Skip to content
Ondřej Moravčík edited this page Jun 12, 2015 · 7 revisions

Custom serializer

Every RDD will be serialized by the same serializer defined on spark.ruby.serializer* options. If you want to have custom serializer for some RDD you can build one.

  • All serializers can be found at Rubydoc
# First way
marshal1 = Spark::Serializer::Marshal.new
compressed1 = Spark::Serializer::Compressed.new(marshal1)
serializer = Spark::Serializer::AutoBatched.new(compressed1)

# Second way
serializer = Spark::Serializer.build { auto_batched(compressed(marshal)) }

# Third way
serializer = Spark::Serializer.build("auto_batched(compressed(marshal))")

Uploading data

Data can be upload as single file.

rdd = sc.text_file(FILE, workers_num, serializer=nil)

All files on directory.

rdd = sc.whole_text_files(DIRECTORY, workers_num, serializer=nil)

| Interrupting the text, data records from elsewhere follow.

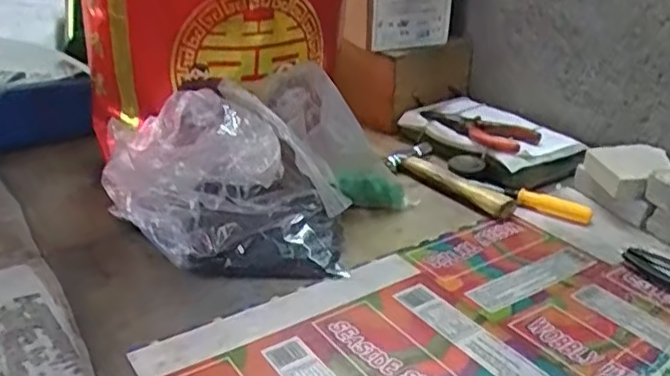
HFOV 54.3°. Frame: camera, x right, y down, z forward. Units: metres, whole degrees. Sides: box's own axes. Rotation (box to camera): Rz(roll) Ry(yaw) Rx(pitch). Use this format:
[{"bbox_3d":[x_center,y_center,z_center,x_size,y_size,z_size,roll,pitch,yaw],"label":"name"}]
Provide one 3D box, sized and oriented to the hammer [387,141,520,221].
[{"bbox_3d":[0.109,-0.008,0.656,0.065,0.018,0.153,-12,28,-24],"label":"hammer"}]

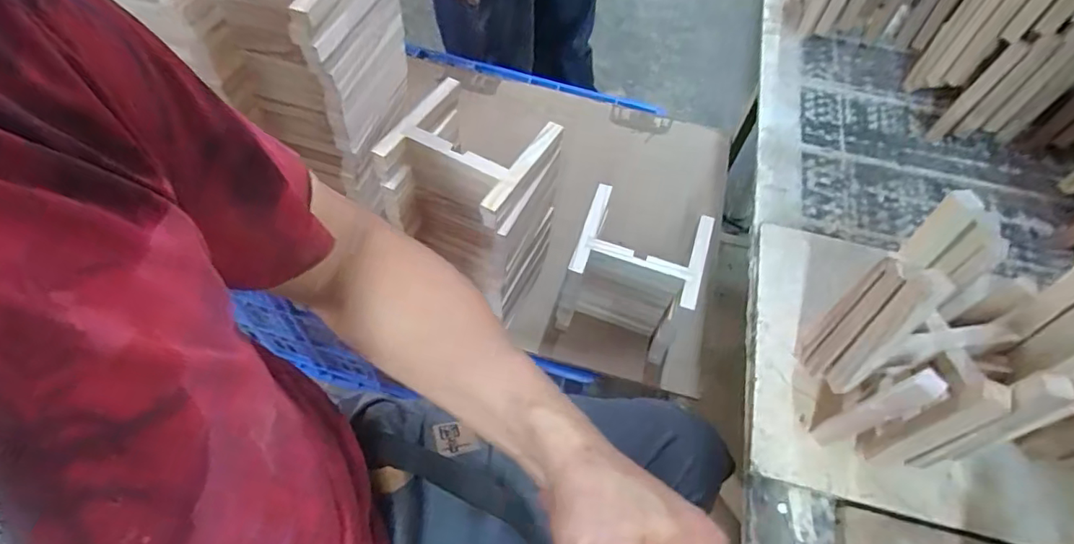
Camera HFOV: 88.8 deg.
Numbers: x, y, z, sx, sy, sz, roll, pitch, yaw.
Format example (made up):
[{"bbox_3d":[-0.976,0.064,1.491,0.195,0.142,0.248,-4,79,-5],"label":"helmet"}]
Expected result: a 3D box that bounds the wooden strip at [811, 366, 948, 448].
[{"bbox_3d":[0.270,0.118,0.451,0.017,0.157,0.021,-12,60,-11],"label":"wooden strip"}]

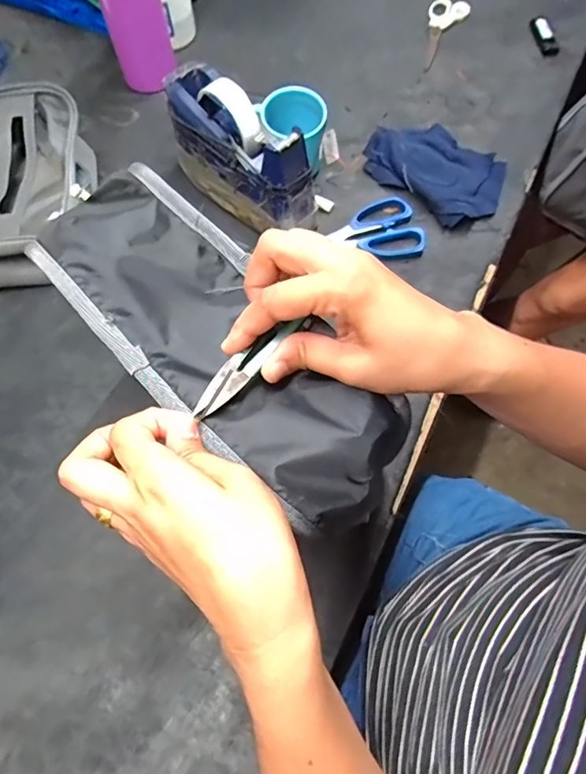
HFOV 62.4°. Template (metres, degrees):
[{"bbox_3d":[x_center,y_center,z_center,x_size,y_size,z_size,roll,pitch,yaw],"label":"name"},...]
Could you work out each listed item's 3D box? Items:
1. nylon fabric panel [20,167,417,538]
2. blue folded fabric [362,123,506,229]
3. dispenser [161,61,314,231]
[{"bbox_3d":[-0.049,-0.031,0.283,0.093,0.024,0.256,-41,73,-17],"label":"nylon fabric panel"},{"bbox_3d":[0.181,-0.273,0.598,0.120,0.025,0.165,-39,69,-15],"label":"blue folded fabric"},{"bbox_3d":[-0.061,-0.263,0.555,0.075,0.125,0.202,-38,69,-15],"label":"dispenser"}]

Direct. Data must be iterable and choosen serializer must be able to serialized them.

rdd = sc.parallelize(data, workers_num, serializer=nil)
rdd = sc.parallelize([1,2,3,4,5], workers_num, serializer=nil)
rdd = sc.parallelize(1..5, workers_num, serializer=nil)

Options

workers_num
Min count of works computing this task.
(This value can be overwriten by spark)
serializer
Custom serializer.